Young people looking for their first job, those who are in the job, everybody is nervous and scared of the future.
I don't think we need to be scared about the future.
I think the future will be different from the past, like it has always been.
Historians warn against a disease called presentism; the belief that today's circumstances are so special and so unique and so different from the past.
My view is, presentism is a mistake and it is also a disease.
We don't know the future but that doesn't mean it is scary
Have you started seeing the entry level jobs disappearing?
But there are other jobs being created.
I think it's too early to talk about job losses. It is premature.
As a person who is involved in jobs, what kind of job scene do you see?
The job scene is always uncertain.
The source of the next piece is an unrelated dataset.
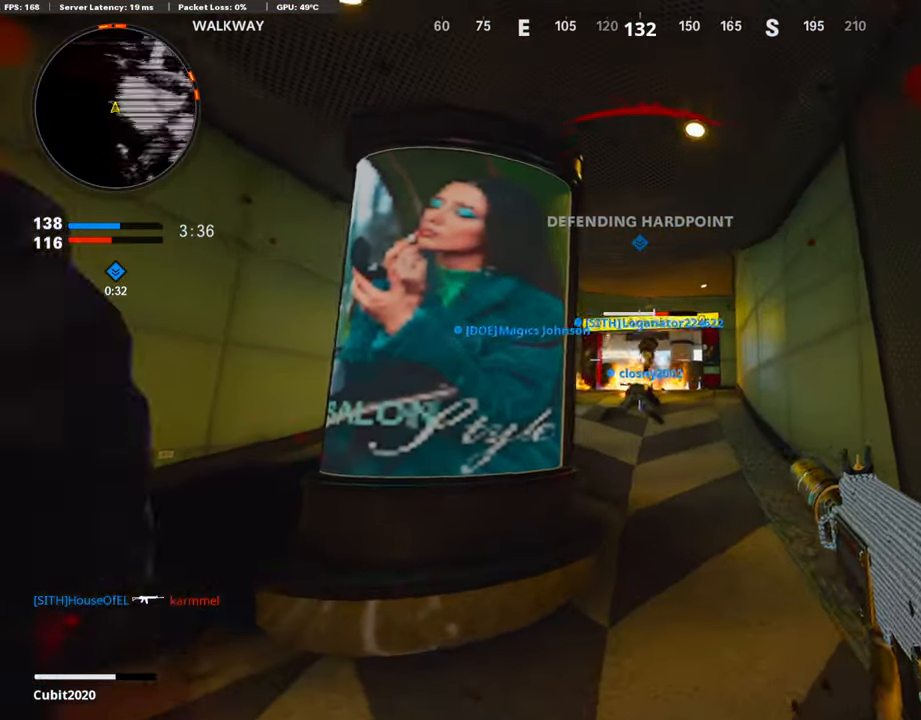
{"buttons": ["L2"], "left_stick": "up-right", "right_stick": "down", "events": [[387, "right_stick", "down"], [421, "L2", "down"], [421, "left_stick", "up"], [488, "left_stick", "up-right"]]}
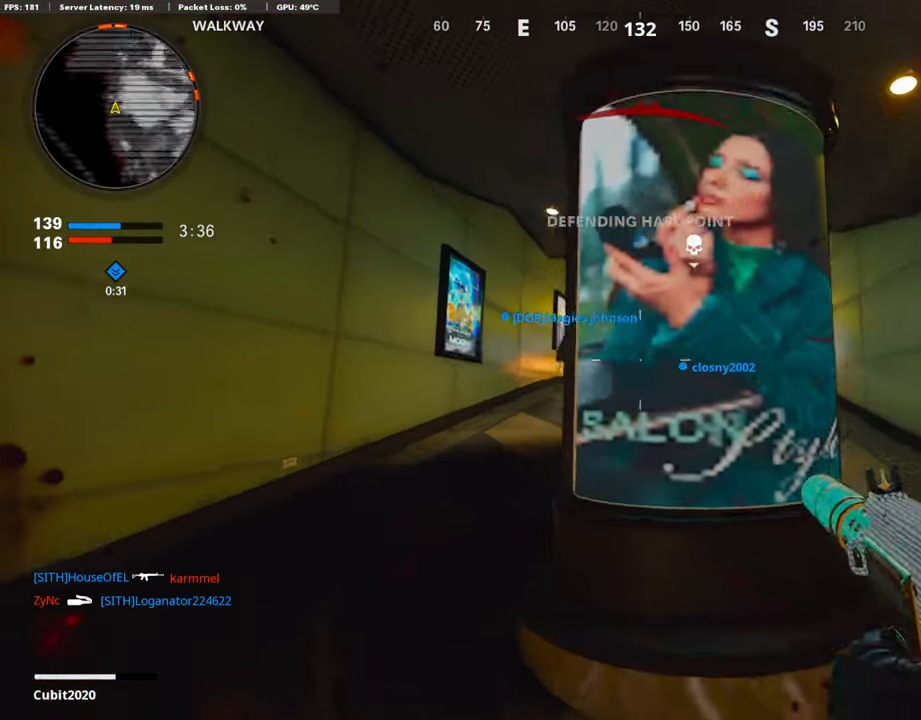
{"buttons": ["R3"], "left_stick": "center", "right_stick": "center", "events": [[67, "L2", "up"], [101, "L2", "down"], [151, "right_stick", "center"], [202, "R3", "down"], [235, "L2", "up"], [235, "left_stick", "left"], [302, "left_stick", "center"]]}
There is always different levels of technological change.
The level of technological changes that have happened in the last 200 years is unprecedented.
At the same time, the GDP per capita in the last 200 years is up.
Till 200 years ago, the GDP had stayed flat.
But in the last 200 years, uncertainty has increased, but the per capita income is up 200%.
So you don't believe in words like white collar bloodbath, the next Great Depression, AI tsunami etc...?
Pessimists will always get more respect than optimists because optimists sound like, we are selling you something, while pessimists sound like they are protecting you.
But it is not clear to me how pessimists have more information than optimists, or the pessimists in the past had been more accurate than the optimist.
One of the tragedies is that economics has become mathematics, and political science has become statistics.
The 'mathification' of the world is basically physics' envy.
We have to be careful with these complex adaptive systems like economies and jobs and wages because they are not spreadsheets where you take a number and pull it up or pull it down.
You can't predict the future, but you can prepare for the future.
So we should improve our education systems. We should increase our apprenticeship systems.
We can do many things which can help us prepare as an economy, make our economy more self-healing, reform our labour laws, reduce regulatory cholesterol, continue with deregulation, continue with decriminalisation, create enterprise digital public infrastructure.
So, there are a number of things we can do which will allow us to make the economy more adaptive, make our people more skilled. We should focus on that.
I don't think we need to predict the future to make our economy more flexible and self-healing.
Those who work in AI say this is another Industrial Revolution happening.
It is a new technology, and it is some sort of a revolution. But we don't know the outcome of the revolution.
When Henry Kissinger asked Zhou Enlai in 1971 what the impact of the French Revolution was, Zhou said it was too early to tell!
That is true for AI right now. It is too early to tell.
We should be calm about AI as it is not our enemy.
There will be some job losses, but that will be more than compensated with jobs created in other areas.